Why Clive's Thalia fits the poem well

This Thalia is an interesting solution to the difficulty of making a cover/jacket image for a long blank verse poem that travels widely in time and space, portrays some ferocious events, and clings to the shape of the epic while moving toward the character and scenic development of the novel. Clive settles on the child and matriarch-to-be, Thalia, and he gives us an image that is startling, almost shocking (that eye!) That she is foliate reflects the intense natural world of the poem. That she is "quilted" suggests the return to knowing how to do things by hand that occurs in the narrative.  That Thalia is flowering and fruiting is also an essential property of the protagonist...

Saturday, August 06, 2011

Ecclesiastical embroidery samplers by Karin Svahn

Sometimes you are surprised to find evidence of someone you know in unexpected places. It's an odd sensation, the pleasure a little like meeting a friend unexpectedly. I had a longish ferrywoman's stint yesterday, picking up my son at Beaver Cross Camp, and made a discovery.

The camp used to be on the shores of Lake Otsego and only twelve minutes away from home. The cabins clustered close to Ringwood Manor (1900), once one of the three home belonging to the Arthur Ryerson family. If you watched Titanic, you may remember that Leonard DiCaprio pilfered a coat belonged to one Arthur Ryerson. (I don't remember it because I haven't seen it, but you might.) Mr. Ryerson died when the ship went down. He and the rest of his family were heading home from Europe because they had received news of a death in the family.
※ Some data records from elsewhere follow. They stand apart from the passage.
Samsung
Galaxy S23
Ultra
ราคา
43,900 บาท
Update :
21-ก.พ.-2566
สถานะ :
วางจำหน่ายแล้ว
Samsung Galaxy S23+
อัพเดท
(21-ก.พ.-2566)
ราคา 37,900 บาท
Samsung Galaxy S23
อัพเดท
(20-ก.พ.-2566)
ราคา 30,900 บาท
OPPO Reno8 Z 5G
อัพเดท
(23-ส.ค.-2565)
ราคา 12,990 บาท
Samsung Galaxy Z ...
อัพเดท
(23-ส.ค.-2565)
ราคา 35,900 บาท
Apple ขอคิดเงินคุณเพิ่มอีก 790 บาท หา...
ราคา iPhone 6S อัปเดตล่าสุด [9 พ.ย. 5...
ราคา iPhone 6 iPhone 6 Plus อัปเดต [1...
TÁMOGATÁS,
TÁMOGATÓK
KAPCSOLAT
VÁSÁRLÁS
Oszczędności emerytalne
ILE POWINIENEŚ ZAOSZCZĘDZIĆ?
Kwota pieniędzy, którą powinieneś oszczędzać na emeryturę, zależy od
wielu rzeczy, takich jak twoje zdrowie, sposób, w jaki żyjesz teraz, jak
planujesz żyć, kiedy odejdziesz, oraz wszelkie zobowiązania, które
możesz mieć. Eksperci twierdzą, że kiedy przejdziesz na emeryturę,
When the camp moved east of Saratoga, N was still loyal; he has gone to the camp since he was a pre-schooler on his first overnight adventure. On leaving the dining hall, I stopped to admire a group of ecclesiastical samplers, only to discover they were by Swedish-born needlewoman and longtime Cooperstonian Karin Svahn, still resident in the village during the summers.  I'll list the types of samplers in the captions to the photographs, so that if you are curious you may google the names and fin out more.
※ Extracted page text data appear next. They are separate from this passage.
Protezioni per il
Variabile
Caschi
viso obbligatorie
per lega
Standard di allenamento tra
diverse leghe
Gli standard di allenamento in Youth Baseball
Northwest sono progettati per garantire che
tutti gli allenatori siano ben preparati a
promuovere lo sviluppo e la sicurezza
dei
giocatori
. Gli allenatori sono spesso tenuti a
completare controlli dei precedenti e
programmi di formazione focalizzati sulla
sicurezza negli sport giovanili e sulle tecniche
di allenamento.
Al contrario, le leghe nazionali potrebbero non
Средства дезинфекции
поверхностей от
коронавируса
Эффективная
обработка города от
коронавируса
I thought particularly of the cloth ornamentation in paintings by Clive Hicks-Jenkins. I wish he could have taken a good look at all the interesting stitches! And when I see this, I feel a little regret that I did not keep up with the sewing my mother taught me as a child. At 82, she is still a grand needlewoman (and gardener and much else) and has recently bought a new 4-harness loom.
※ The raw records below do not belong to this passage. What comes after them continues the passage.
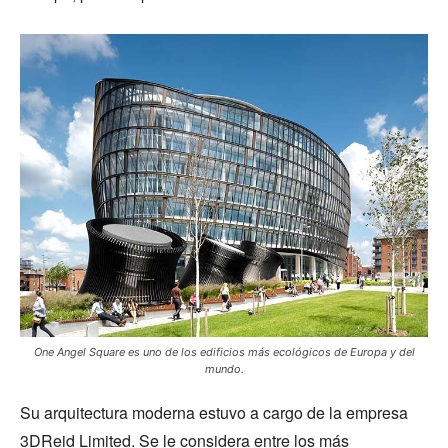
One Angel Square es uno de los edificios más ecológicos de Europa y del
mundo.
Su arquitectura moderna estuvo a cargo de la empresa
3DReid Limited. Se le considera entre los más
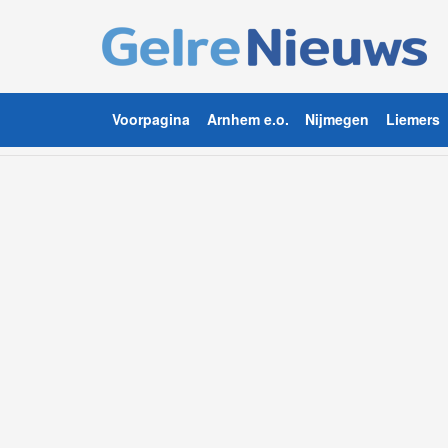
Voorpagina
Arnhem e.o.
Nijmegen
Liemers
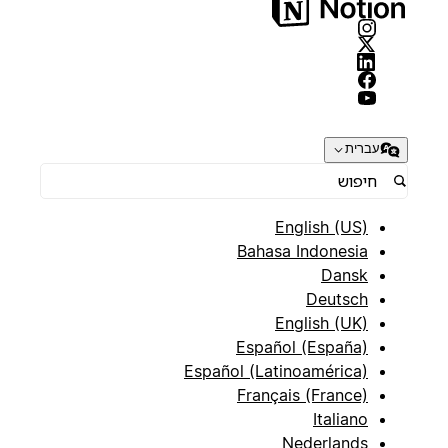
עברית
English (US)
Bahasa Indonesia
Dansk
Deutsch
English (UK)
Español (España)
Español (Latinoamérica)
Français (France)
Italiano
Nederlands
Here's the stitched union of two towns, one in Ireland
and one in Italy! Mountmellik and Casalguidi, 2006

Mixed silk and metal
with Christ the King crown and pansy wreath, 2005

Blackwork, 1999
Let's see; there's Celtic-looking triune fish symbol
surmounted on an anchor that somewhat resembles the☧Chi Rho.
Ichthys and anchor go back to the 1st Century A. D.
as Christian symbols.


Whitework/darning, 1996
Be sure and click to see the larger version.
 
Goldwork with dove of the Holy Spirit, 1995

Silkwork, 1992
This time with a butterfly, emblem of the soul.
 
Hardanger (Hardangersøm), 1992
I was given a piece of drawn whitework
by my mother--handed down from her grandmother.